> **What is required**:
Could you filter the records below down to the lines that include the word "service"?

<<<<

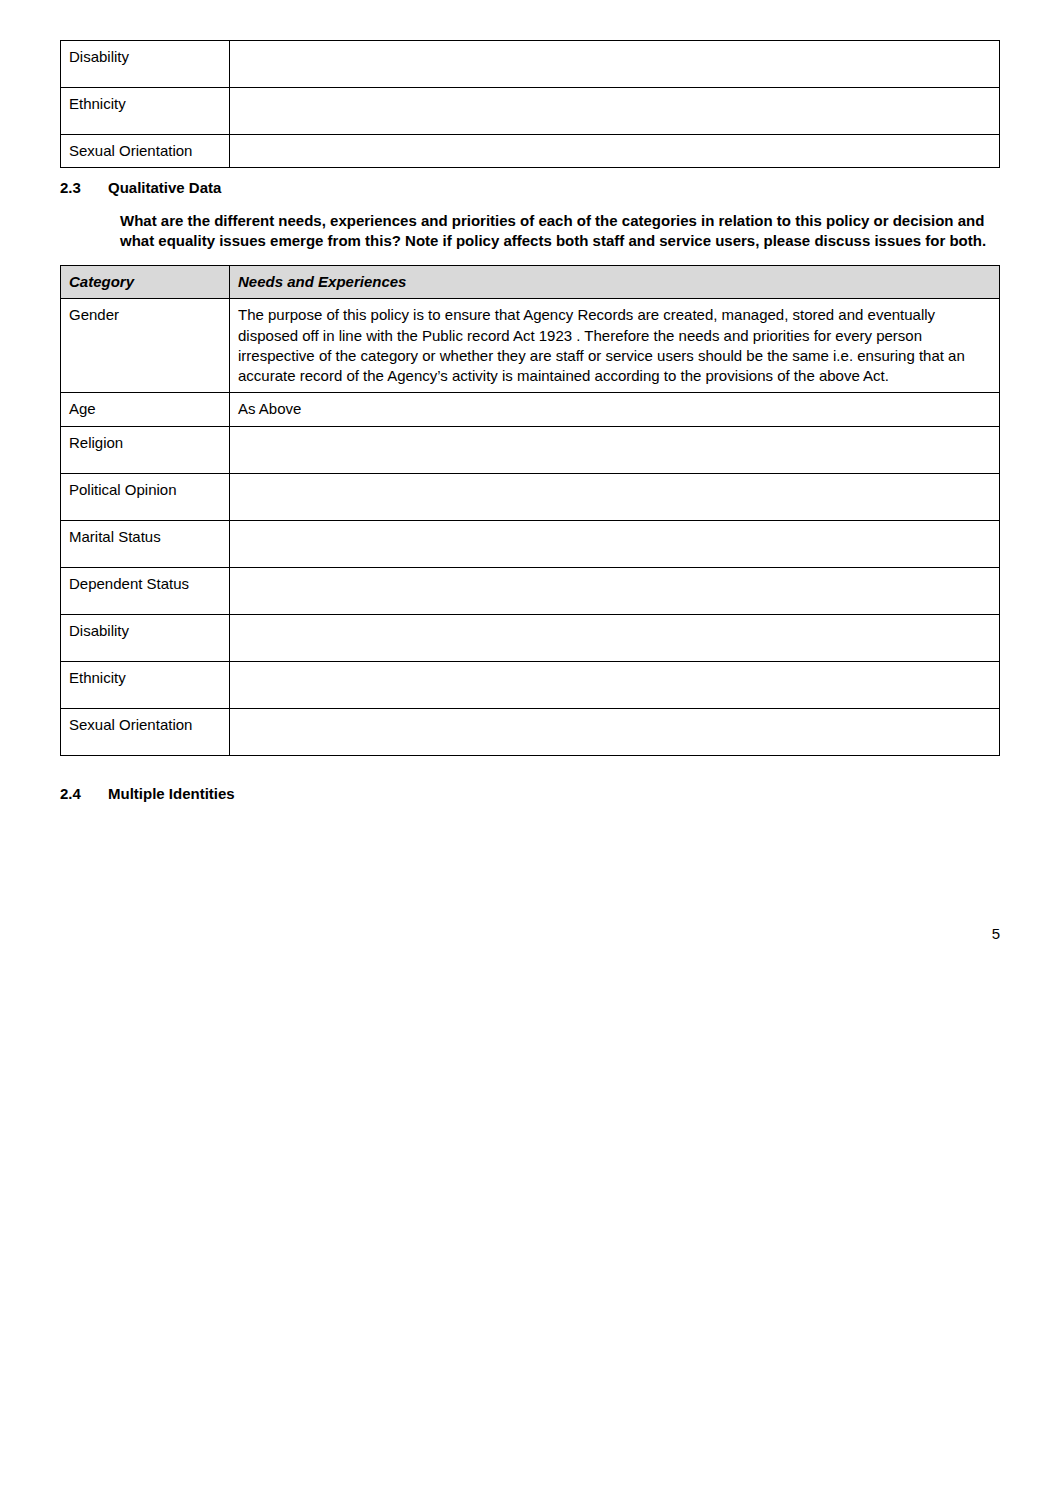| Disability | |
| Ethnicity | |
| Sexual Orientation | |
2.3 Qualitative Data
What are the different needs, experiences and priorities of each of the categories in relation to this policy or decision and what equality issues emerge from this? Note if policy affects both staff and service users, please discuss issues for both.
| Category | Needs and Experiences |
| Gender | The purpose of this policy is to ensure that Agency Records are created, managed, stored and eventually disposed off in line with the Public record Act 1923 . Therefore the needs and priorities for every person irrespective of the category or whether they are staff or service users should be the same i.e. ensuring that an accurate record of the Agency’s activity is maintained according to the provisions of the above Act. |
| Age | As Above |
| Religion | |
| Political Opinion | |
| Marital Status | |
| Dependent Status | |
| Disability | |
| Ethnicity | |
| Sexual Orientation | |
2.4 Multiple Identities
5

>>>>

> **Written response**:
What are the different needs, experiences and priorities of each of the categories in relation to this policy or decision and what equality issues emerge from this? Note if policy affects both staff and service users, please discuss issues for both.
| Gender | The purpose of this policy is to ensure that Agency Records are created, managed, stored and eventually disposed off in line with the Public record Act 1923 . Therefore the needs and priorities for every person irrespective of the category or whether they are staff or service users should be the same i.e. ensuring that an accurate record of the Agency’s activity is maintained according to the provisions of the above Act. |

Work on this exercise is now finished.